The village I lived in at the time celebrated the Bicentennial elaborately, for a small town. They planned to start a fund for the Tricentennial. Don’t know how they intended to get around the “inactive account” rules.
Putting money in a bank in 1911 would be risky regardless of how you compute the interest because your bank may have failed during the Great Depression and Poof . . . money gone.
you’ll of course choose a bank that never went under (and going back in time just to deposit a car factory worker’s savings is not likely to alter history.)
what’s going to spell the difference is one’s savings rate then compared to now. if your savings rate before was 20% compared to todays, say, 10% then you’ll end up with more money today if you were to deposit your savings and then jump in a day from being a ford worker in 1911 to today (shit, we’re still in dearborn??)
inflation for different goods prices is very uneven. i’ll bet there are basic commodities that are more affordable today with a $475/week salary (the equivalent of 25/week @3%) compared to a century ago.
Interesting graph, though one of the more interesting aspects is ignored both on the webpage and in your summary.
Looking at the graph (or reading the “20 years” column in the page’s table) you see that government bonds have performed just as well as stocks over the past 40 years !
(I am not advising Dopers to sell stocks and buy bonds.
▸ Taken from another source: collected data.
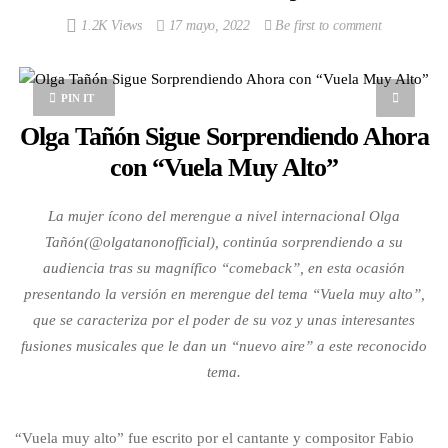
1.2K Views
17 mayo, 2022
Be first to comment
PIN IT
Olga Tañón Sigue Sorprendiendo Ahora
con “Vuela Muy Alto”
La mujer ícono del merengue a nivel internacional Olga
Tañón(@olgatanonofficial), continúa sorprendiendo a su
audiencia tras su magnífico “comeback”, en esta ocasión
presentando la versión en merengue del tema “Vuela muy alto”,
que se caracteriza por el poder de su voz y unas interesantes
fusiones musicales que le dan un “nuevo aire” a este reconocido
tema.
“Vuela muy alto” fue escrito por el cantante y compositor Fabio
I’m just observing, once again, that the popular truism “stocks are simply better than bonds” is actually a non-truism.)
It can take a long time for the “popular truisms” in investing to come true. Here is a recent blog article on that subject.
Not necessarily. You may not be able to use modern cash, but you should be able to scour antiques stores for old bills and scrounge up a hundred or so in money that was around in 1910. Sure, it’ll cost you more than face value, but I’d guess that it’d be less than the equivalent cost of buying gold now and selling it in 1911.
You’ve heard the story of the guy who had himself frozen after making some investments. He’s thawed out a hundred years later, and the first thing he does is call his investment firm. The broker says “Your assets are worth about three trillion dollars now!”
“Wow!” says the guy.
Then the operator cuts in and says “Please deposit 2 billion for the next three minutes…”
I’m always reminded of one of Robert Heinlein’s aphorisms from the Notebooks of Lazarus Long:
Good point. This site says you can get a 1914 $20 bill for $50, which is considerably less expensive than time travelling with gold.
Me too.
Of course, that was also the universe in which leaving the gold standard was considered a bad thing.
And, extrapolating backwards, that means that $100 in 1811 (not out of the reach of many, if not most, people) compounded to $100 million today is apparently worthless. I’ll take the $100 million, please. And the 7 percent interest, even if only compounded monthly.